MATERIAL FOR THE TASK —

┌──

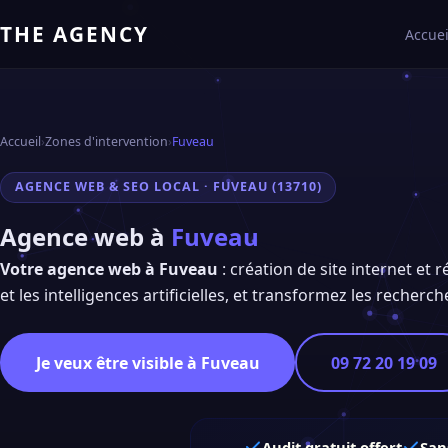
THE AGENCY
Accuei
Accueil
›
Zones d'intervention
›
Fuveau
AGENCE WEB & SEO LOCAL · FUVEAU (13710)
Agence web à
Fuveau
Votre agence web à Fuveau
: création de site internet et 
et les intelligences artificielles, et transformez les recherch
Je veux être visible à Fuveau
09 72 20 19 09
Audit gratuit offert
San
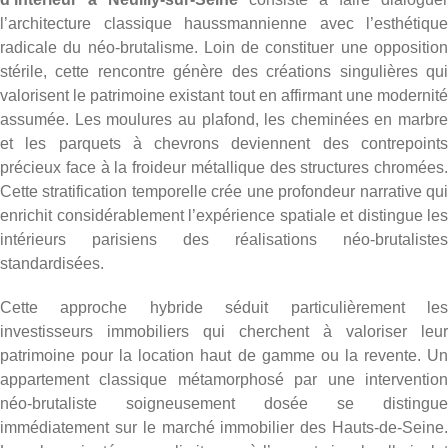
l’architecture classique haussmannienne avec l’esthétique
radicale du néo-brutalisme. Loin de constituer une opposition
stérile, cette rencontre génère des créations singulières qui
valorisent le patrimoine existant tout en affirmant une modernité
assumée. Les moulures au plafond, les cheminées en marbre
et les parquets à chevrons deviennent des contrepoints
précieux face à la froideur métallique des structures chromées.
Cette stratification temporelle crée une profondeur narrative qui
enrichit considérablement l’expérience spatiale et distingue les
intérieurs parisiens des réalisations néo-brutalistes
standardisées.
Cette approche hybride séduit particulièrement les
investisseurs immobiliers qui cherchent à valoriser leur
patrimoine pour la location haut de gamme ou la revente. Un
appartement classique métamorphosé par une intervention
néo-brutaliste soigneusement dosée se distingue
immédiatement sur le marché immobilier des Hauts-de-Seine.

└──

REQUIRED WORK — Copy out all of the lines above word for word, leaving out the pictures.

YOUR SOLUTION —
THE AGENCY
Accuei
Accueil
›
Zones d'intervention
›
Fuveau
AGENCE WEB & SEO LOCAL · FUVEAU (13710)
Agence web à
Fuveau
Votre agence web à Fuveau
: création de site internet et 
et les intelligences artificielles, et transformez les recherch
Je veux être visible à Fuveau
09 72 20 19 09
Audit gratuit offert
San
l’architecture classique haussmannienne avec l’esthétique
radicale du néo-brutalisme. Loin de constituer une opposition
stérile, cette rencontre génère des créations singulières qui
valorisent le patrimoine existant tout en affirmant une modernité
assumée. Les moulures au plafond, les cheminées en marbre
et les parquets à chevrons deviennent des contrepoints
précieux face à la froideur métallique des structures chromées.
Cette stratification temporelle crée une profondeur narrative qui
enrichit considérablement l’expérience spatiale et distingue les
intérieurs parisiens des réalisations néo-brutalistes
standardisées.
Cette approche hybride séduit particulièrement les
investisseurs immobiliers qui cherchent à valoriser leur
patrimoine pour la location haut de gamme ou la revente. Un
appartement classique métamorphosé par une intervention
néo-brutaliste soigneusement dosée se distingue
immédiatement sur le marché immobilier des Hauts-de-Seine.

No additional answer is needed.